Generally, from a contractor's perspective, there are two possible remedies for these types of events – additional time to complete the work and additional compensation for increased costs. However, each of these has its complications. Regarding additional time, there is a question of whether the contractor would be allowed additional time for all impacts or only those that affected the critical path. Regarding additional compensation, there is the issue of what types of costs are compensable. For example, there may be additional out-of-pocket expenses for PPE or additional rental equipment, additional labour costs for extra cleaning, productivity impacts from performing work in a more physically distant way, and indirect costs from the extension to the construction schedule. The contract should specify whether some or all of the above are eligible for compensation – and in many cases the parties may agree to share the costs. An alternative approach is to establish a contingency allowance in the contract to deal with costs arising from unknown (or known but not yet quantified) pandemic-related risks.
3. How are COVID-19 pandemic effects that are known as of the date of the contract being dealt with?
Events that have impacts that are known by the parties as of the date of execution of the contract are often excluded from relief clauses in construction contracts. The underlying principle behind this is that these should already be factored into the contract price and construction schedule since they are known events. The effects of the COVID-19 pandemic are more complicated, as there are both known elements, such as existing PPE requirements, and unknown elements, such as the possible effects from a “second wave”. Unknown elements could also include new laws and regulations and supply chain disruptions resulting from the first (or subsequent) wave in another jurisdiction.

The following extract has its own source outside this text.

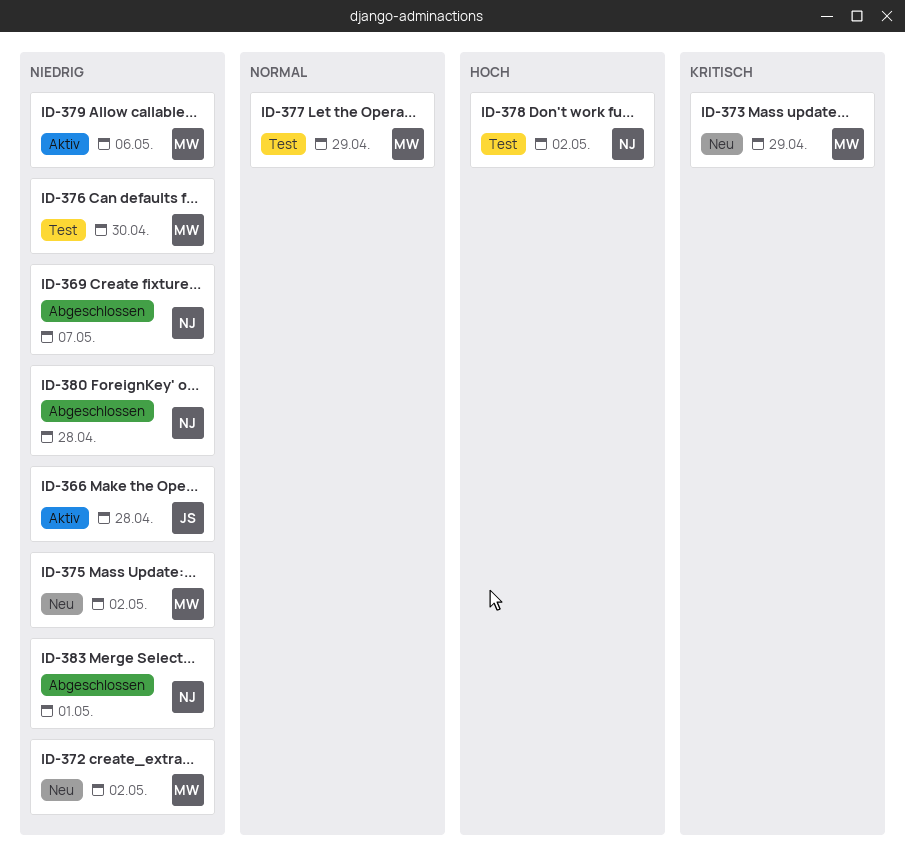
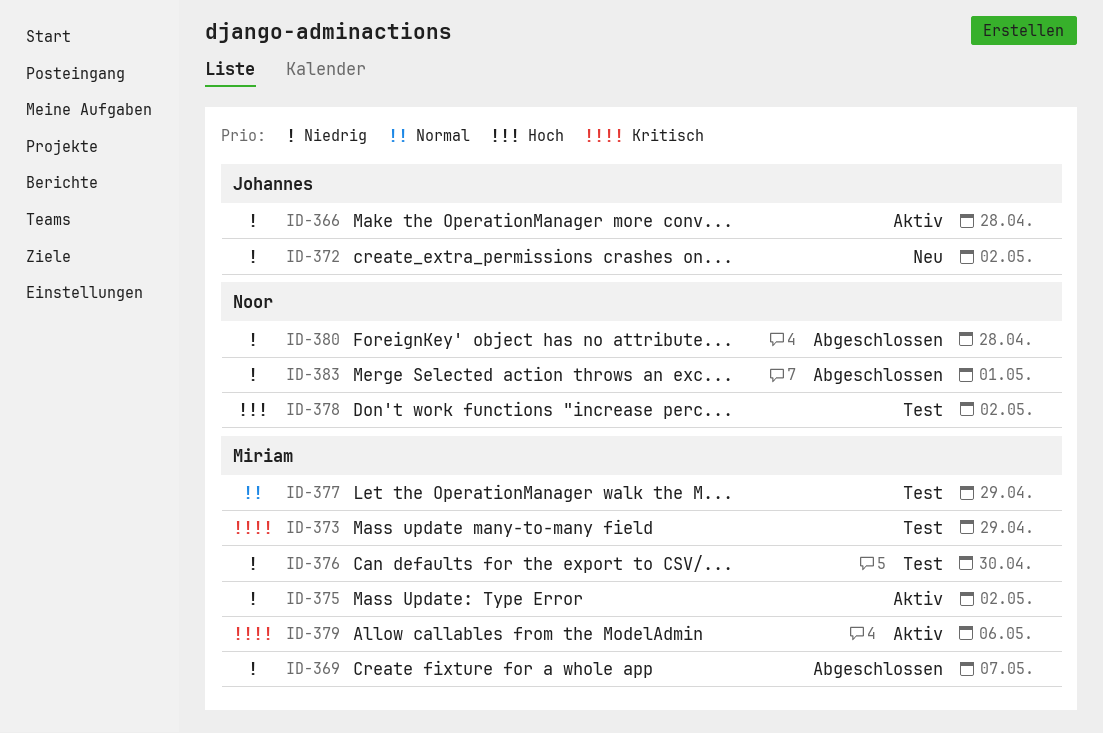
ID-369, owner: Noor -> Miriam
ID-372, owner: Miriam -> Johannes
ID-373, status: Neu -> Test
ID-375, status: Neu -> Aktiv
ID-379, priority: Niedrig -> Kritisch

To address this, any clause dealing with COVID-19 should be clear as to what any known impacts are and whether they are addressed in the baseline construction schedule and contract price or if they will be addressed as a change order during performance of the work. Alternatively, as discussed above, they may also be addressed through the implementation of a contingency allowance.

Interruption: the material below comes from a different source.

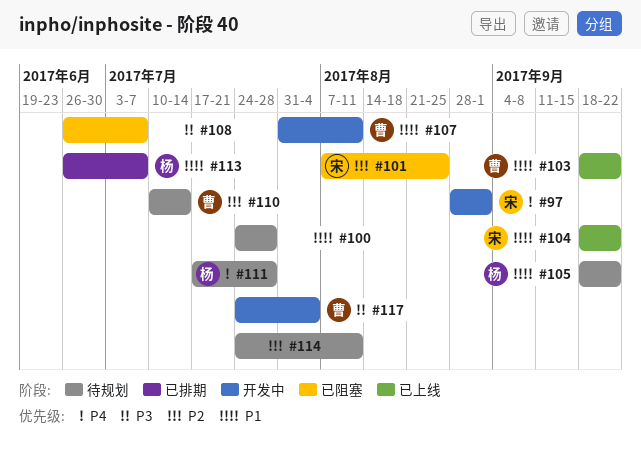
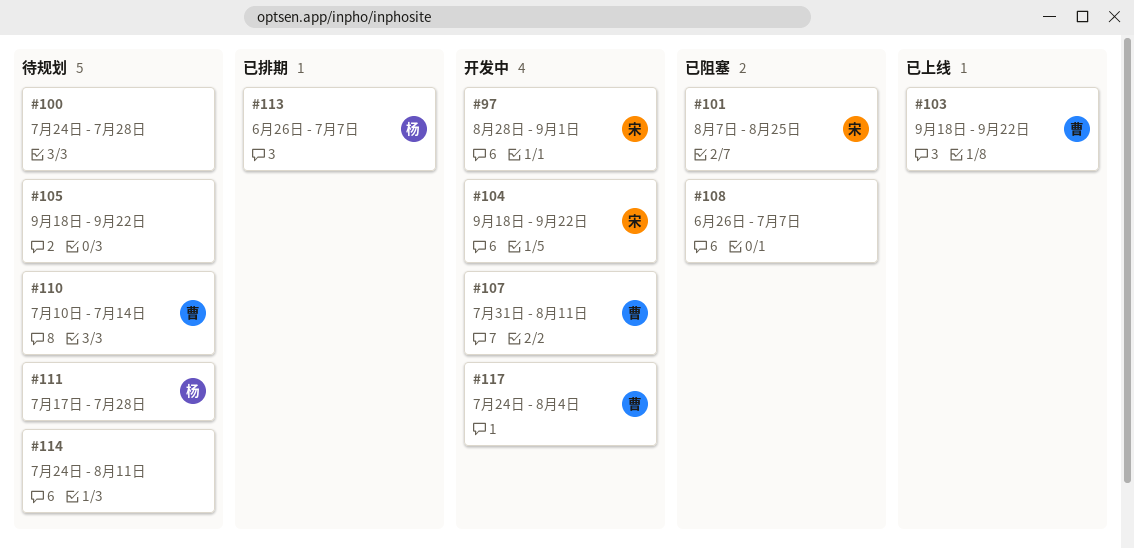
#104, status: 已上线 -> 开发中
#105, owner: 杨 -> none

4. What type of COVID-19 pandemic impacts are contemplated?
As we have seen over the past several months, there has been a wide-range of effects flowing from the pandemic. The most obvious are direct site impacts, like additional site cleaning, reducing staff, and changing shift schedules. We have also seen extensive supply chain impacts, which can have knock-on effects on other aspects of the work. There are also extensive travel restrictions that have impeded the ability of personnel and specialized technical advisors from making site visits. Lastly, even where it is technically possible for the work to continue, the owner for its own reasons may want to suspend construction work, for example due to internal health and safety policies or if COVID-19 is impacting their underlying business and the need for the project.

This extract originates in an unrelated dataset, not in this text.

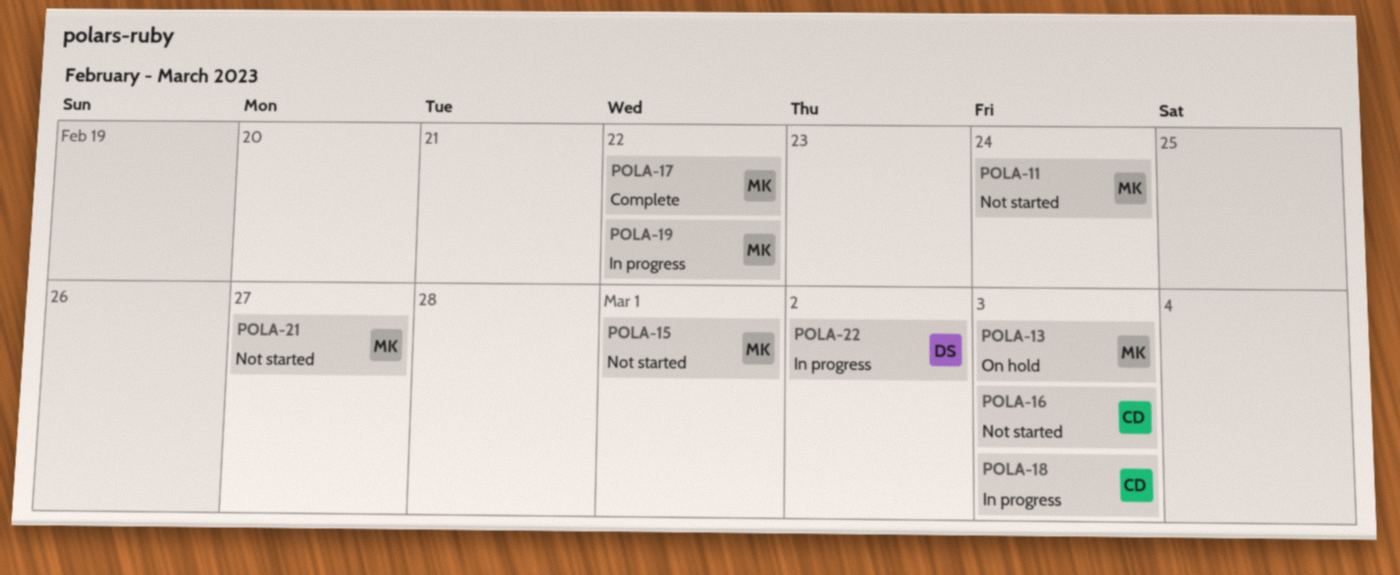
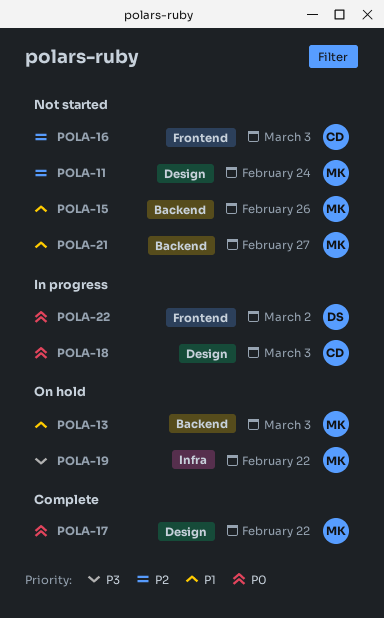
POLA-15, due: Mar 1 -> Feb 26
POLA-19, status: In progress -> On hold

In reviewing clauses related to COVID-19, all of these potential impacts and any others should be considered, to ensure the clause provides the intended relief for any anticipated implications. In addition, parties should consider the possibility of new and unanticipated impacts based on the evolution of the COVID-19 pandemic and the measures in response to it and ensure their contracts are carefully drafted to achieve the intended effect even for unanticipated impacts.
5. What are the notice and supporting documentation requirements?
The final area for consideration is the notice and supporting documentation requirements associated with COVID-19 impact claims. Under a typical force majeure clause, there is usually an obligation to provide prompt notice with particulars and documentation at the time of the claim or to follow when available. The particulars of the claim also need to address what obligations under the contract have been impacted. This presumes that a force majeure event is acute in nature, such as a winter storm or a fire. With the COVID-19 pandemic, the impacts may be more chronic in nature, possibly extending over the entire life of a project, and potentially with changing implications depending on the project phase. Accordingly, a one-time notice may not be sufficient or appropriate. Instead, regular reporting and updates on an ongoing basis may be more useful, with an established protocol for how relief may be provided.